*Opdrachten*.
(A) Welk deel van de gevangenisstraf legt het Hof in de tekst over de belastingfraude voorwaardelijk op?
(B) Hoe luidt deze zin uit de tekst over de belastingfraude in het Engels: "De ondernemer handelde sinds 2009 in landbouwwerktuigen."?

*Uitgelezen tekst*.

-=-=-

Hof Amsterdam veroordeelt een ondernemer voor belastingfraude en witwassen. De ondernemer handelde sinds 2009 in landbouwwerktuigen. Deze kocht hij in Europa in, en verkocht hij vervolgens in Peru. De winst over 2011 tot en met 2015 gaf hij niet aan in zijn aangiften inkomstenbelasting. Zo zou hij een bedrag van ongeveer € 160.000 aan inkomstenbelasting ten onrechte niet hebben afgedragen.

Een ondernemer wordt door Hof Amsterdam veroordeeld voor het opzettelijk doen van onjuiste aangiften inkomstenbelasting voor de jaren 2011 tot en met 2015. Hij had in die jaren zijn winsten uit de handel in landbouwmachines niet aangegeven. Bij doorzoekingen in de woning van de verdachte en zijn toenmalige vriendin waren e-mails, foto’s en documenten zoals aankoopfacturen aangetroffen die op deze handel betrekking hadden. Er was geen administratie bijgehouden.

De verdachte stelt dat hij bij het doen van de aangiften is afgegaan op informatie van een vriend en van de Kamer van Koophandel. Omdat sprake was van export naar Peru, zou hij volgens deze bronnen geen belasting in Nederland hoeven te betalen over de inkomsten uit zijn handel. Het Hof acht niet aannemelijk dat de Kamer van Koophandel dergelijke informatie heeft verstrekt. Ook mocht de verdachte niet afgaan op informatie van een vriend, nu deze, naar de ondernemer zelf had verklaard, geen verstand had van belastingen.

De verdachte wordt ook verweten dat hij gelden uit belastingfraude heeft witgewassen. Hij had in de onderzochte periode van april 2012 tot en met februari 2017 gelden overgeboekt van zijn zakelijke bankrekening naar zijn privé rekening en daar privé uitgaven van gedaan. Volgens het Hof kan, gelet op de lange periode van witwassen, bewezen worden dat de ondernemer een gewoonte heeft gemaakt van witwassen.

De Rechtbank had de verdachte veroordeeld tot een onvoorwaardelijke gevangenisstraf van 9 maanden. De advocaat-generaal eist in hoger beroep dezelfde straf en gaat bij die eis uit van een belastingnadeel van circa € 160.000.

Het Hof laat bij de strafbepaling de omvang van het nadeel in het midden aangezien de fiscale procedure nog loopt. Het Hof overweegt dat gedurende vijf jaar opzettelijk onjuiste aangifte is gedaan, terwijl in die tijd een ruim inkomen is behaald uit de handel in landbouwmachines. Ter terechtzitting heeft de verdachte volgens het Hof geen enkel inzicht getoond in het kwalijke van zijn handelen. Het Hof vindt daarom 9 maanden gevangenisstraf in beginsel ook een juiste straf. Omdat de feiten al wat ouder zijn en niet uitgesloten kan worden dat de ondernemer weer opnieuw in Nederland een onderneming begint, legt het Hof een deel van deze straf, 3 maanden, voorwaardelijk op.

Naast deze gevangenisstraf verklaart het Hof ook de in beslag genomen geldbedragen en 2 computers verbeurd, aangezien deze grotendeels door middel van de feiten zijn verkregen waarvoor verdachte wordt veroordeeld.

-=-=-

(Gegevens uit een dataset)
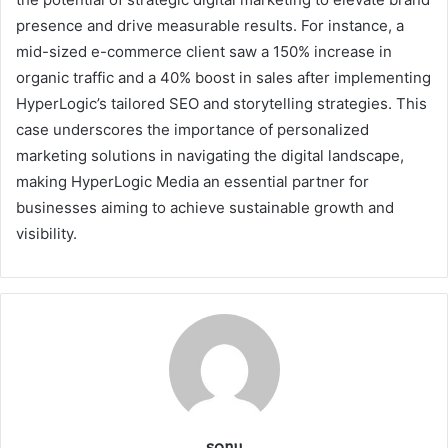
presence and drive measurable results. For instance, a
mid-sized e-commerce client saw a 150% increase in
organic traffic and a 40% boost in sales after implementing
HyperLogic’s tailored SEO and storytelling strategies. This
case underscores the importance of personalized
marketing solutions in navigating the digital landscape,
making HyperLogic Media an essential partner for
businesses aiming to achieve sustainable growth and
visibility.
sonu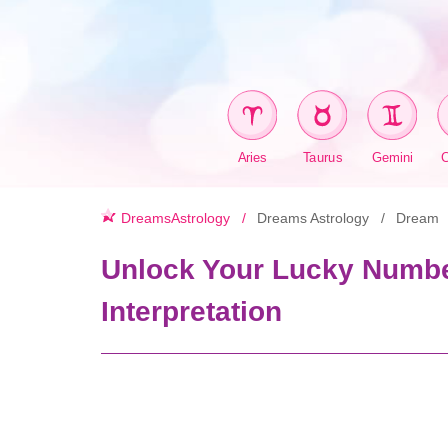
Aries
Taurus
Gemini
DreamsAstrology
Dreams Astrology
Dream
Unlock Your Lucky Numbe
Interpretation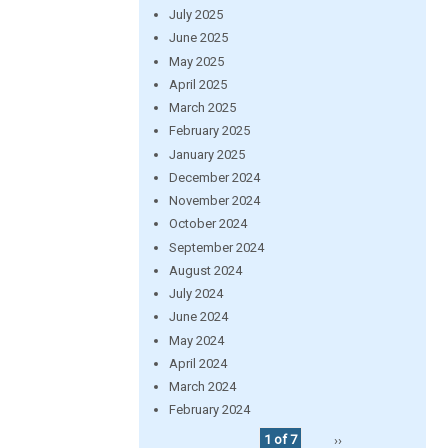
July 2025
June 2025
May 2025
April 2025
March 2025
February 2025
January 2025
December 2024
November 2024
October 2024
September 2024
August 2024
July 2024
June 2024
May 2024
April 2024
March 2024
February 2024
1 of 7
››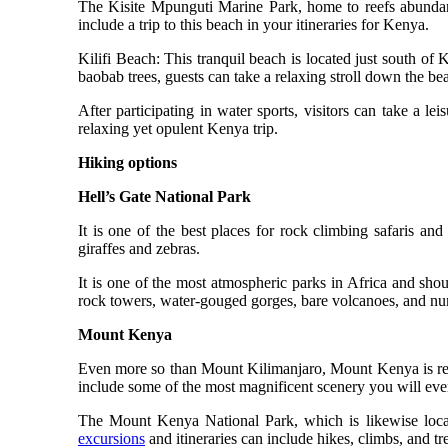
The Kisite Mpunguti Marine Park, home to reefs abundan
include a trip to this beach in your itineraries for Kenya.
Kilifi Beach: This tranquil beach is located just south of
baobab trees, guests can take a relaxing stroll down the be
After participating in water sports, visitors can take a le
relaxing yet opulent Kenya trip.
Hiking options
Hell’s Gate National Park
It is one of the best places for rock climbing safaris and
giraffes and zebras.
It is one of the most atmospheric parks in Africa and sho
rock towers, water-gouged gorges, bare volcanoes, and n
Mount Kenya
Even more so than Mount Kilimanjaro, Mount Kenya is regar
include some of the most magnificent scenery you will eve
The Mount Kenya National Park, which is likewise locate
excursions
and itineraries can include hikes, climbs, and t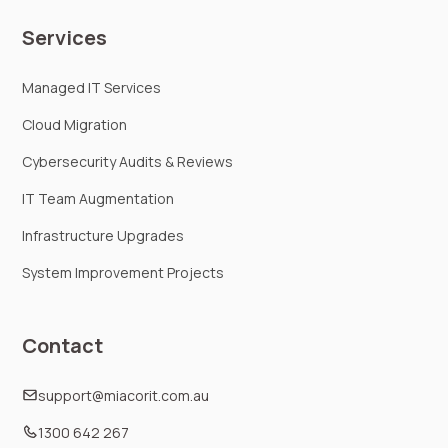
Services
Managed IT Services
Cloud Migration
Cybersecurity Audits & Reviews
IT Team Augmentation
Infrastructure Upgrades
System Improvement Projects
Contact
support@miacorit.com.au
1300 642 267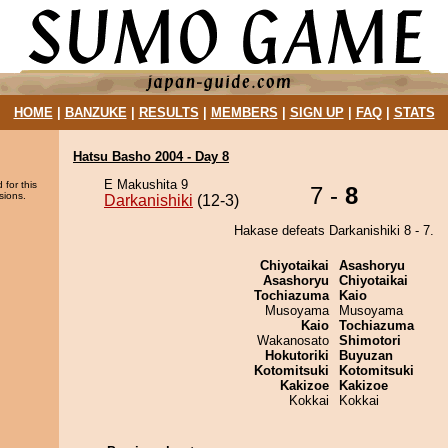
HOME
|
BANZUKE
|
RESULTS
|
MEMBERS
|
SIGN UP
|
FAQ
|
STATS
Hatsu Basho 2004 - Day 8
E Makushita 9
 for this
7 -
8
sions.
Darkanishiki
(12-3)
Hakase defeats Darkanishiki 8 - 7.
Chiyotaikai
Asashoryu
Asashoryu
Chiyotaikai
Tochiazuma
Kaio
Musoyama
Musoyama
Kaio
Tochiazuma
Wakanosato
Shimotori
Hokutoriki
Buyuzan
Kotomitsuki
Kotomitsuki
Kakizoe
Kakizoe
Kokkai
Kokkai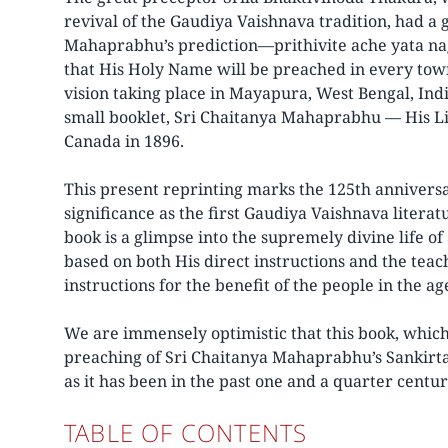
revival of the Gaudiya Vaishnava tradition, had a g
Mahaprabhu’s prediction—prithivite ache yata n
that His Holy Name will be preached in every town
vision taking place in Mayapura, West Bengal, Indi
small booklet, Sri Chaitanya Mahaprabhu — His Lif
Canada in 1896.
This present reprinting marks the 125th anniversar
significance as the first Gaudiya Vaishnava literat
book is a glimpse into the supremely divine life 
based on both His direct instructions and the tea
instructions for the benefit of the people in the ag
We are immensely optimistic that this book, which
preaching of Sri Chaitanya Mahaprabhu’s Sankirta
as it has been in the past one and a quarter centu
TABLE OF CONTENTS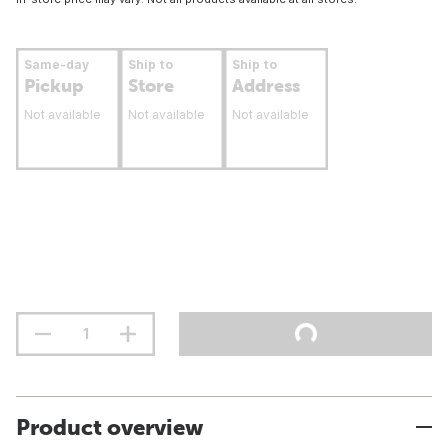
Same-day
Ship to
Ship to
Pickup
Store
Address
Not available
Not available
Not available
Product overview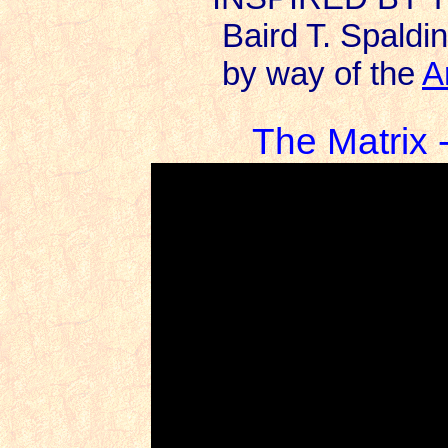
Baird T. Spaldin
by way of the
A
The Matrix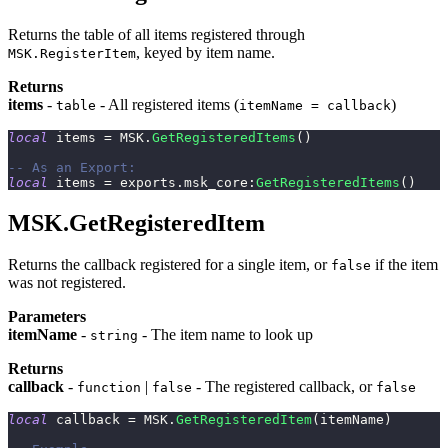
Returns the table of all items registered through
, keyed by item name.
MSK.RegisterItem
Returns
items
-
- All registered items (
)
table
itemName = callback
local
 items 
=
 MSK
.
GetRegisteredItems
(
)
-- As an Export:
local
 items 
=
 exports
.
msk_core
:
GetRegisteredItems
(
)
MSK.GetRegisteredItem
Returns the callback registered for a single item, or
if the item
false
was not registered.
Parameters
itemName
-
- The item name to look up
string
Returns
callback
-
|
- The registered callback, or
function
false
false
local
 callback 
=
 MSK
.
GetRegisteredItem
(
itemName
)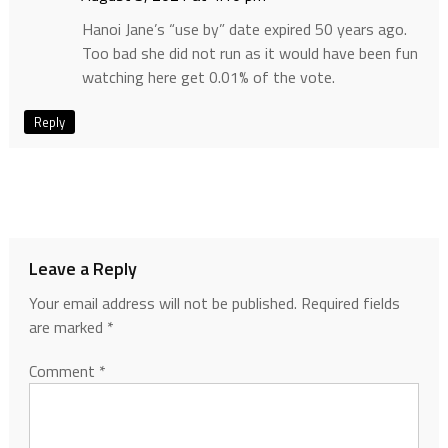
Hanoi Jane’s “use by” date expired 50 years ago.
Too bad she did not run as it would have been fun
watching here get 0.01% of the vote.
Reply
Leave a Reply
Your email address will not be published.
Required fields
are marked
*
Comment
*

-=-=-

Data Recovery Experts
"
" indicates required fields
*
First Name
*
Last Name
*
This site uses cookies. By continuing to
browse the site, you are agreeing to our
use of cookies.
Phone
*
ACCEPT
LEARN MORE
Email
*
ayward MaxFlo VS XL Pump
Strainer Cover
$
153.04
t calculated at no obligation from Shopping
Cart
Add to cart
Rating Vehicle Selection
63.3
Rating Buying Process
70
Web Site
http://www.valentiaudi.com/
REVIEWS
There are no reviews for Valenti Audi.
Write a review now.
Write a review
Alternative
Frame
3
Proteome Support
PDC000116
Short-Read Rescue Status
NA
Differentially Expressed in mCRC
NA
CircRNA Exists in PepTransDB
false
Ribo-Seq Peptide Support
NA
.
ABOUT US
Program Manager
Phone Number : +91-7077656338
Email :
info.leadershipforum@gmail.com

-=-=-

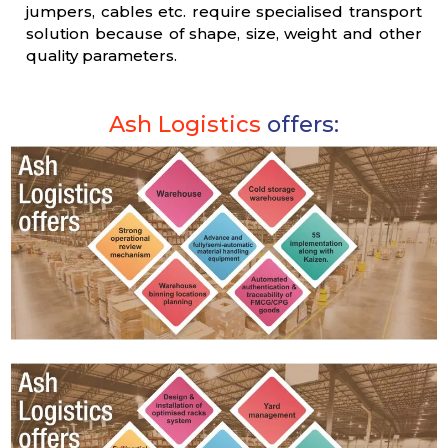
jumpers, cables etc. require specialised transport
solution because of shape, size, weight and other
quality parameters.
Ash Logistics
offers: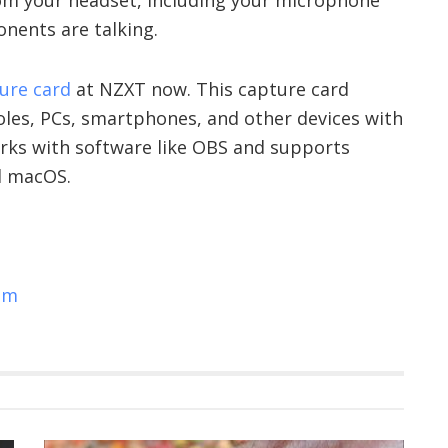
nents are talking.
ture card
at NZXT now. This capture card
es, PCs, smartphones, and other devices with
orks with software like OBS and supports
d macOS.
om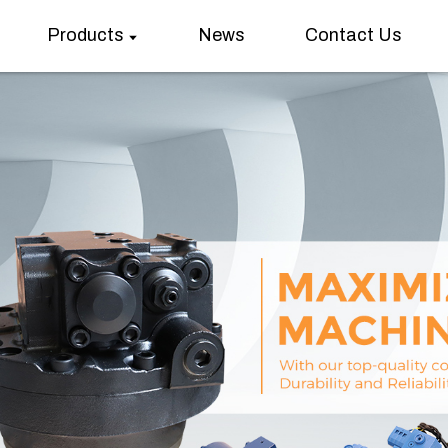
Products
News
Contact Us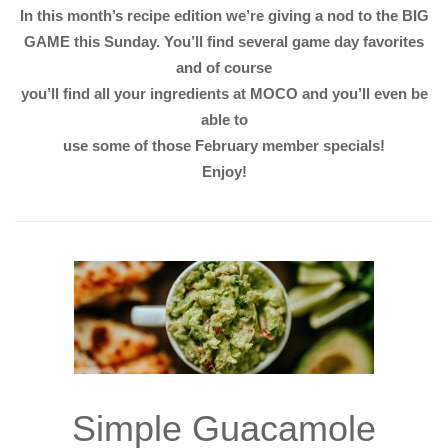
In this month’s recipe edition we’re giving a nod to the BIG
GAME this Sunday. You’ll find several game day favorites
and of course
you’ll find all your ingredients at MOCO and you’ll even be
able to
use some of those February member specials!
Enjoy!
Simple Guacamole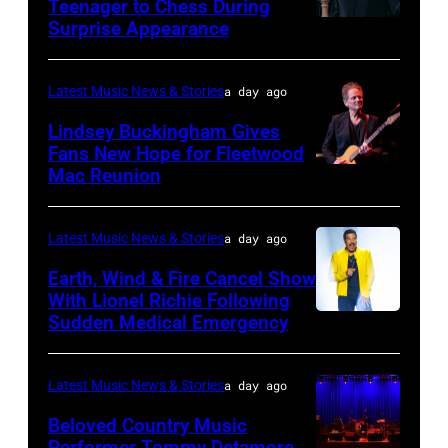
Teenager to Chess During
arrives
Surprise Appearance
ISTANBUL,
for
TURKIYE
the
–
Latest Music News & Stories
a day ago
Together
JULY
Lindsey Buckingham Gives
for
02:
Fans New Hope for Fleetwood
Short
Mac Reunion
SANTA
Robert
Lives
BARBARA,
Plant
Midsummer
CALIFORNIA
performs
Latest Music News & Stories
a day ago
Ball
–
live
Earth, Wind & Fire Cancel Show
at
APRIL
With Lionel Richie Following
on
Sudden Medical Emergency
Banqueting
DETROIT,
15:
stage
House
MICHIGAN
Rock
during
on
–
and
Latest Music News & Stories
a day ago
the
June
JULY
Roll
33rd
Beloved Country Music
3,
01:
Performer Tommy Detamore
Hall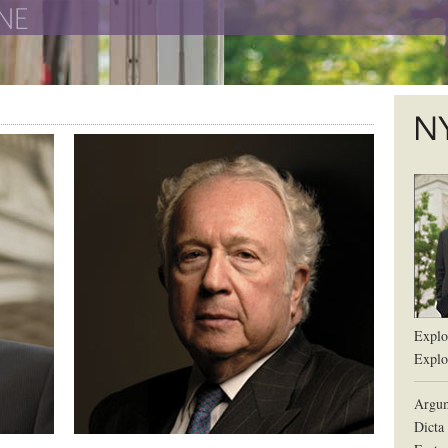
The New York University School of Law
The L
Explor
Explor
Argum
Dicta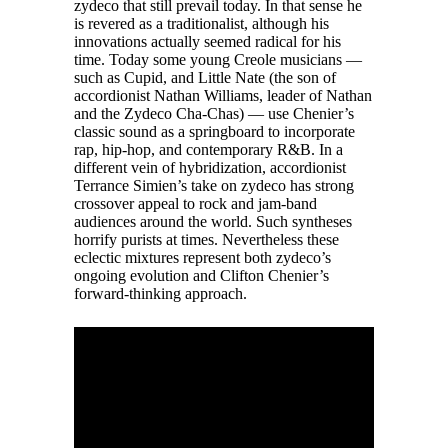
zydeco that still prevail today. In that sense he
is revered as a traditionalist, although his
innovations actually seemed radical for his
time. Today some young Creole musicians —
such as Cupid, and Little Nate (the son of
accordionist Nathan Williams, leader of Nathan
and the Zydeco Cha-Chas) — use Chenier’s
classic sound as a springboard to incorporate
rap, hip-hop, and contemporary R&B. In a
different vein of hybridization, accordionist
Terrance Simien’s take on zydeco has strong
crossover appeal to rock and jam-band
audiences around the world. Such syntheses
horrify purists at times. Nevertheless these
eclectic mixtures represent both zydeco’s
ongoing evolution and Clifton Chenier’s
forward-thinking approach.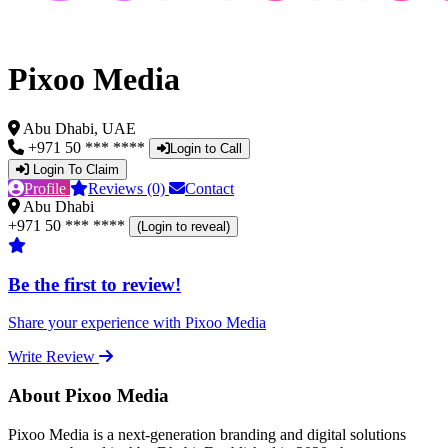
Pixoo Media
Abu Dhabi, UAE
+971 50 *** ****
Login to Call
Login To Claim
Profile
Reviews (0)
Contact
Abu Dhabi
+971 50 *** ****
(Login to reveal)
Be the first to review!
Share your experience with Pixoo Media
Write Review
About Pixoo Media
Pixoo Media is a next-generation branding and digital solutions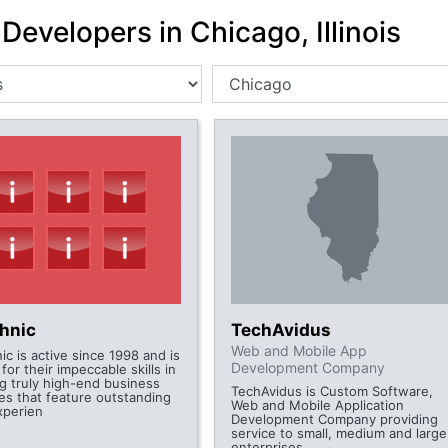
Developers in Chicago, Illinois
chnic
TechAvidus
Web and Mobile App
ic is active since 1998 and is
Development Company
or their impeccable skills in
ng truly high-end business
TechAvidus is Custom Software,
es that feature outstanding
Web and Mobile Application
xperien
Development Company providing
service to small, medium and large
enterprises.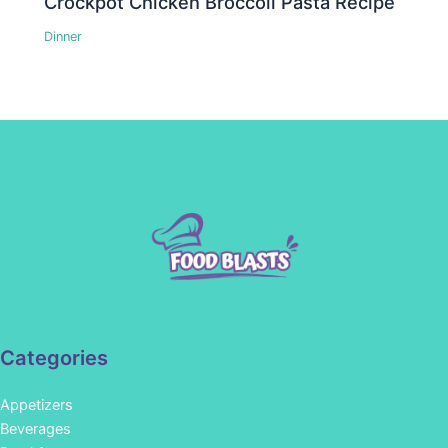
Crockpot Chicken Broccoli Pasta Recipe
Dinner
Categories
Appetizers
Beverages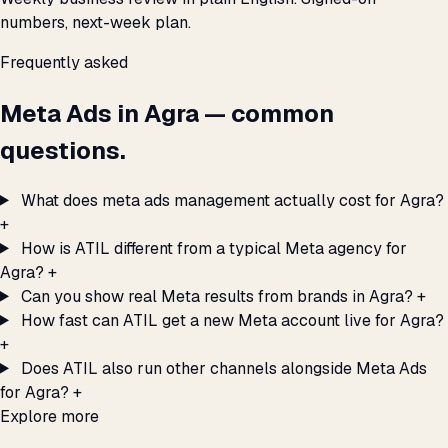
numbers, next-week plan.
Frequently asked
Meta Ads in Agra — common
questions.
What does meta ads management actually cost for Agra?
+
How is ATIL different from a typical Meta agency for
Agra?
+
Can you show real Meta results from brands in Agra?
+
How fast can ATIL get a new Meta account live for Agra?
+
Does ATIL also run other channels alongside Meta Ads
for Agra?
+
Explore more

-=-=-

*Antwoorden*.
(A) 3 maanden.

(B) The entrepreneur had been trading in agricultural implements since 2009.